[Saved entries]
+ + + + +

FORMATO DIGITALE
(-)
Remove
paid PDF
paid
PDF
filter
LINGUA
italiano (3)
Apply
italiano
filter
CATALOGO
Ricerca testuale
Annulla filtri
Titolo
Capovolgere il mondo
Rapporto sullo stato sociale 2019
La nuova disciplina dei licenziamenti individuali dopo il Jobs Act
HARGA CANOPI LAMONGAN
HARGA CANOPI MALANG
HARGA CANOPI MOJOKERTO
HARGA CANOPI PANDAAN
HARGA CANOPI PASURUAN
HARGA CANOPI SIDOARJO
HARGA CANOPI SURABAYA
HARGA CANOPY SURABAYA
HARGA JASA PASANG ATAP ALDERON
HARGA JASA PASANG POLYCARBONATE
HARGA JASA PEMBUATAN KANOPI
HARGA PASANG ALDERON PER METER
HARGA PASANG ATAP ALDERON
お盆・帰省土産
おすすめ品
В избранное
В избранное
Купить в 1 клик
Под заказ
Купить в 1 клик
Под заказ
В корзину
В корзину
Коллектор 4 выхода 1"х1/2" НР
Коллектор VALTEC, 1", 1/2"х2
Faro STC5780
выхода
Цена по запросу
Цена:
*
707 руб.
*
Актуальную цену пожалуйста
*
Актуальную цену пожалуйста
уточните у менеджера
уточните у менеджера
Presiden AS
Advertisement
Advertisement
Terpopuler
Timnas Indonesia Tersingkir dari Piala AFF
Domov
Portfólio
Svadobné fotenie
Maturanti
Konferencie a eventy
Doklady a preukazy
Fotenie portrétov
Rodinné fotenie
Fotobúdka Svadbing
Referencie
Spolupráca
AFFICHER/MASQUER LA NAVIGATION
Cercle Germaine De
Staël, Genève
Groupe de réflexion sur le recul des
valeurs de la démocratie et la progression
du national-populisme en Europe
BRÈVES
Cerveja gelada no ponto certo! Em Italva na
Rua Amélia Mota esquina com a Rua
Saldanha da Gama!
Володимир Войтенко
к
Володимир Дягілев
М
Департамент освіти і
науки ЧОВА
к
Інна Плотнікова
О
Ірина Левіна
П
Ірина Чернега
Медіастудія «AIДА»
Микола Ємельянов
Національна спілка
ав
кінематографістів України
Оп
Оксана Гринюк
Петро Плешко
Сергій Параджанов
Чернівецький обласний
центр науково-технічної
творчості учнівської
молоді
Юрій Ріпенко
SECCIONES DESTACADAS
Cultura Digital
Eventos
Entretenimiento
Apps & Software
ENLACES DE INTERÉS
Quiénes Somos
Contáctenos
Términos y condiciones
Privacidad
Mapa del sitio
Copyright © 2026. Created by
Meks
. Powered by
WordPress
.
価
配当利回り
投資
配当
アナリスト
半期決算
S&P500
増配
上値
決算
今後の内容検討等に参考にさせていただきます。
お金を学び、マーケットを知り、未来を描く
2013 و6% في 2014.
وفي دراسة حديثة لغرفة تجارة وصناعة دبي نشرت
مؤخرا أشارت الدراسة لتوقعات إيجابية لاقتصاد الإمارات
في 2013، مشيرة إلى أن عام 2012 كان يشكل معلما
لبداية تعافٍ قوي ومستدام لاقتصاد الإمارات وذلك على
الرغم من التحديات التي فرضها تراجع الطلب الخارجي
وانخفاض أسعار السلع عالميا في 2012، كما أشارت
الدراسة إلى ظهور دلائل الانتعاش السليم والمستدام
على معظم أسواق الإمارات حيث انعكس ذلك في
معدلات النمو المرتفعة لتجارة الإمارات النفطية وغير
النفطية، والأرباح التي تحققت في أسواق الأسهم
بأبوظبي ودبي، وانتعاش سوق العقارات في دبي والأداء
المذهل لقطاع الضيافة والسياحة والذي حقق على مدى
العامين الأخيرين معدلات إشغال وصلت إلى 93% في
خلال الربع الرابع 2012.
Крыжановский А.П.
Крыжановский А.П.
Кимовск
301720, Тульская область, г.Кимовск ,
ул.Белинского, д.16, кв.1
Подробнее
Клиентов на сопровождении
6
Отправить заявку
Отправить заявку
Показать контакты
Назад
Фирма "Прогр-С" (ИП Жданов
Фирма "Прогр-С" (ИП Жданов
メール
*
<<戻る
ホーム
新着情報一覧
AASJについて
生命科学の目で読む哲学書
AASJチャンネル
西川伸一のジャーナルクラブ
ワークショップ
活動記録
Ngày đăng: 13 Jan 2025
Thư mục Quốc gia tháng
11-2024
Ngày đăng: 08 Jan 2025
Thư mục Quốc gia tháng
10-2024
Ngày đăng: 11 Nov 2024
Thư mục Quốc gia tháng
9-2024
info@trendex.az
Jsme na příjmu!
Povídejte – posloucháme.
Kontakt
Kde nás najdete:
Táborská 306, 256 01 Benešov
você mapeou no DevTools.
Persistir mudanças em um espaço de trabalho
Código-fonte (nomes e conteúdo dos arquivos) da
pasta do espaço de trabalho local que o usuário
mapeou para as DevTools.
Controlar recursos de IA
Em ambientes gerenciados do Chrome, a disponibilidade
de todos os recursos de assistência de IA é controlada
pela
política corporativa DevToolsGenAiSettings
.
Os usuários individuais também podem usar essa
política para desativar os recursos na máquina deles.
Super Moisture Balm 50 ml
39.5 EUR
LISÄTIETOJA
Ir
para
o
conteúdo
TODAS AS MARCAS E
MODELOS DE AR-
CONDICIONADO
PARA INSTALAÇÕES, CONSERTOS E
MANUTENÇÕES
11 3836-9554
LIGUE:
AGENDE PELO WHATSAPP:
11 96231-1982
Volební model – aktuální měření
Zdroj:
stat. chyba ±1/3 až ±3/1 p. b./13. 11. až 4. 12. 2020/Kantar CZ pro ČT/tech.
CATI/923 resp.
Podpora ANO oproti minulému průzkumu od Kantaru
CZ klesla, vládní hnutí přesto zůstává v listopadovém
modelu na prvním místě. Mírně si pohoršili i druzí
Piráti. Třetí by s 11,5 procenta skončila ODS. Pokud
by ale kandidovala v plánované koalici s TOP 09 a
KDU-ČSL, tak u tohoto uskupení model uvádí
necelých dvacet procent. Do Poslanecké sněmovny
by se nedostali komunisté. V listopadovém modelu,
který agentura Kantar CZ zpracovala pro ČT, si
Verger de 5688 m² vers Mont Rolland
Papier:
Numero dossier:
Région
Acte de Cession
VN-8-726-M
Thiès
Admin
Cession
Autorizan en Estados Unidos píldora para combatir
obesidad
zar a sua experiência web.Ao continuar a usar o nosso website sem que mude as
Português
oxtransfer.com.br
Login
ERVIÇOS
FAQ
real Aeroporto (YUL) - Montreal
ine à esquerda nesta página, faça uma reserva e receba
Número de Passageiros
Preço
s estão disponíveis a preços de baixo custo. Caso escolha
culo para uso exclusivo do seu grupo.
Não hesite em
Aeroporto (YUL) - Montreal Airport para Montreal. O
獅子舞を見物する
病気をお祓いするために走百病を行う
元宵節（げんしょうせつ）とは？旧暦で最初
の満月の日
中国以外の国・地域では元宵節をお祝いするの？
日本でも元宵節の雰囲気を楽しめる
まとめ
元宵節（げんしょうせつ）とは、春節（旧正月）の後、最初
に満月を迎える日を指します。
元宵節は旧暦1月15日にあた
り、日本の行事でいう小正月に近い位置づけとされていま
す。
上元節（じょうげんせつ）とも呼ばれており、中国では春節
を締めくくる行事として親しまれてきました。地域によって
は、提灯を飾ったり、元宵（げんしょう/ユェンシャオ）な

+ + + + +

• _Your objective_
Set down each entry from above once more, exactly as written.

• _Response area_
FORMATO DIGITALE
(-)
Remove
paid PDF
paid
PDF
filter
LINGUA
italiano (3)
Apply
italiano
filter
CATALOGO
Ricerca testuale
Annulla filtri
Titolo
Capovolgere il mondo
Rapporto sullo stato sociale 2019
La nuova disciplina dei licenziamenti individuali dopo il Jobs Act
HARGA CANOPI LAMONGAN
HARGA CANOPI MALANG
HARGA CANOPI MOJOKERTO
HARGA CANOPI PANDAAN
HARGA CANOPI PASURUAN
HARGA CANOPI SIDOARJO
HARGA CANOPI SURABAYA
HARGA CANOPY SURABAYA
HARGA JASA PASANG ATAP ALDERON
HARGA JASA PASANG POLYCARBONATE
HARGA JASA PEMBUATAN KANOPI
HARGA PASANG ALDERON PER METER
HARGA PASANG ATAP ALDERON
お盆・帰省土産
おすすめ品
В избранное
В избранное
Купить в 1 клик
Под заказ
Купить в 1 клик
Под заказ
В корзину
В корзину
Коллектор 4 выхода 1"х1/2" НР
Коллектор VALTEC, 1", 1/2"х2
Faro STC5780
выхода
Цена по запросу
Цена:
*
707 руб.
*
Актуальную цену пожалуйста
*
Актуальную цену пожалуйста
уточните у менеджера
уточните у менеджера
Presiden AS
Advertisement
Advertisement
Terpopuler
Timnas Indonesia Tersingkir dari Piala AFF
Domov
Portfólio
Svadobné fotenie
Maturanti
Konferencie a eventy
Doklady a preukazy
Fotenie portrétov
Rodinné fotenie
Fotobúdka Svadbing
Referencie
Spolupráca
AFFICHER/MASQUER LA NAVIGATION
Cercle Germaine De
Staël, Genève
Groupe de réflexion sur le recul des
valeurs de la démocratie et la progression
du national-populisme en Europe
BRÈVES
Cerveja gelada no ponto certo! Em Italva na
Rua Amélia Mota esquina com a Rua
Saldanha da Gama!
Володимир Войтенко
к
Володимир Дягілев
М
Департамент освіти і
науки ЧОВА
к
Інна Плотнікова
О
Ірина Левіна
П
Ірина Чернега
Медіастудія «AIДА»
Микола Ємельянов
Національна спілка
ав
кінематографістів України
Оп
Оксана Гринюк
Петро Плешко
Сергій Параджанов
Чернівецький обласний
центр науково-технічної
творчості учнівської
молоді
Юрій Ріпенко
SECCIONES DESTACADAS
Cultura Digital
Eventos
Entretenimiento
Apps & Software
ENLACES DE INTERÉS
Quiénes Somos
Contáctenos
Términos y condiciones
Privacidad
Mapa del sitio
Copyright © 2026. Created by
Meks
. Powered by
WordPress
.
価
配当利回り
投資
配当
アナリスト
半期決算
S&P500
増配
上値
決算
今後の内容検討等に参考にさせていただきます。
お金を学び、マーケットを知り、未来を描く
2013 و6% في 2014.
وفي دراسة حديثة لغرفة تجارة وصناعة دبي نشرت
مؤخرا أشارت الدراسة لتوقعات إيجابية لاقتصاد الإمارات
في 2013، مشيرة إلى أن عام 2012 كان يشكل معلما
لبداية تعافٍ قوي ومستدام لاقتصاد الإمارات وذلك على
الرغم من التحديات التي فرضها تراجع الطلب الخارجي
وانخفاض أسعار السلع عالميا في 2012، كما أشارت
الدراسة إلى ظهور دلائل الانتعاش السليم والمستدام
على معظم أسواق الإمارات حيث انعكس ذلك في
معدلات النمو المرتفعة لتجارة الإمارات النفطية وغير
النفطية، والأرباح التي تحققت في أسواق الأسهم
بأبوظبي ودبي، وانتعاش سوق العقارات في دبي والأداء
المذهل لقطاع الضيافة والسياحة والذي حقق على مدى
العامين الأخيرين معدلات إشغال وصلت إلى 93% في
خلال الربع الرابع 2012.
Крыжановский А.П.
Крыжановский А.П.
Кимовск
301720, Тульская область, г.Кимовск ,
ул.Белинского, д.16, кв.1
Подробнее
Клиентов на сопровождении
6
Отправить заявку
Отправить заявку
Показать контакты
Назад
Фирма "Прогр-С" (ИП Жданов
Фирма "Прогр-С" (ИП Жданов
メール
*
<<戻る
ホーム
新着情報一覧
AASJについて
生命科学の目で読む哲学書
AASJチャンネル
西川伸一のジャーナルクラブ
ワークショップ
活動記録
Ngày đăng: 13 Jan 2025
Thư mục Quốc gia tháng
11-2024
Ngày đăng: 08 Jan 2025
Thư mục Quốc gia tháng
10-2024
Ngày đăng: 11 Nov 2024
Thư mục Quốc gia tháng
9-2024
info@trendex.az
Jsme na příjmu!
Povídejte – posloucháme.
Kontakt
Kde nás najdete:
Táborská 306, 256 01 Benešov
você mapeou no DevTools.
Persistir mudanças em um espaço de trabalho
Código-fonte (nomes e conteúdo dos arquivos) da
pasta do espaço de trabalho local que o usuário
mapeou para as DevTools.
Controlar recursos de IA
Em ambientes gerenciados do Chrome, a disponibilidade
de todos os recursos de assistência de IA é controlada
pela
política corporativa DevToolsGenAiSettings
.
Os usuários individuais também podem usar essa
política para desativar os recursos na máquina deles.
Super Moisture Balm 50 ml
39.5 EUR
LISÄTIETOJA
Ir
para
o
conteúdo
TODAS AS MARCAS E
MODELOS DE AR-
CONDICIONADO
PARA INSTALAÇÕES, CONSERTOS E
MANUTENÇÕES
11 3836-9554
LIGUE:
AGENDE PELO WHATSAPP:
11 96231-1982
Volební model – aktuální měření
Zdroj:
stat. chyba ±1/3 až ±3/1 p. b./13. 11. až 4. 12. 2020/Kantar CZ pro ČT/tech.
CATI/923 resp.
Podpora ANO oproti minulému průzkumu od Kantaru
CZ klesla, vládní hnutí přesto zůstává v listopadovém
modelu na prvním místě. Mírně si pohoršili i druzí
Piráti. Třetí by s 11,5 procenta skončila ODS. Pokud
by ale kandidovala v plánované koalici s TOP 09 a
KDU-ČSL, tak u tohoto uskupení model uvádí
necelých dvacet procent. Do Poslanecké sněmovny
by se nedostali komunisté. V listopadovém modelu,
který agentura Kantar CZ zpracovala pro ČT, si
Verger de 5688 m² vers Mont Rolland
Papier:
Numero dossier:
Région
Acte de Cession
VN-8-726-M
Thiès
Admin
Cession
Autorizan en Estados Unidos píldora para combatir
obesidad
zar a sua experiência web.Ao continuar a usar o nosso website sem que mude as
Português
oxtransfer.com.br
Login
ERVIÇOS
FAQ
real Aeroporto (YUL) - Montreal
ine à esquerda nesta página, faça uma reserva e receba
Número de Passageiros
Preço
s estão disponíveis a preços de baixo custo. Caso escolha
culo para uso exclusivo do seu grupo.
Não hesite em
Aeroporto (YUL) - Montreal Airport para Montreal. O
獅子舞を見物する
病気をお祓いするために走百病を行う
元宵節（げんしょうせつ）とは？旧暦で最初
の満月の日
中国以外の国・地域では元宵節をお祝いするの？
日本でも元宵節の雰囲気を楽しめる
まとめ
元宵節（げんしょうせつ）とは、春節（旧正月）の後、最初
に満月を迎える日を指します。
元宵節は旧暦1月15日にあた
り、日本の行事でいう小正月に近い位置づけとされていま
す。
上元節（じょうげんせつ）とも呼ばれており、中国では春節
を締めくくる行事として親しまれてきました。地域によって
は、提灯を飾ったり、元宵（げんしょう/ユェンシャオ）な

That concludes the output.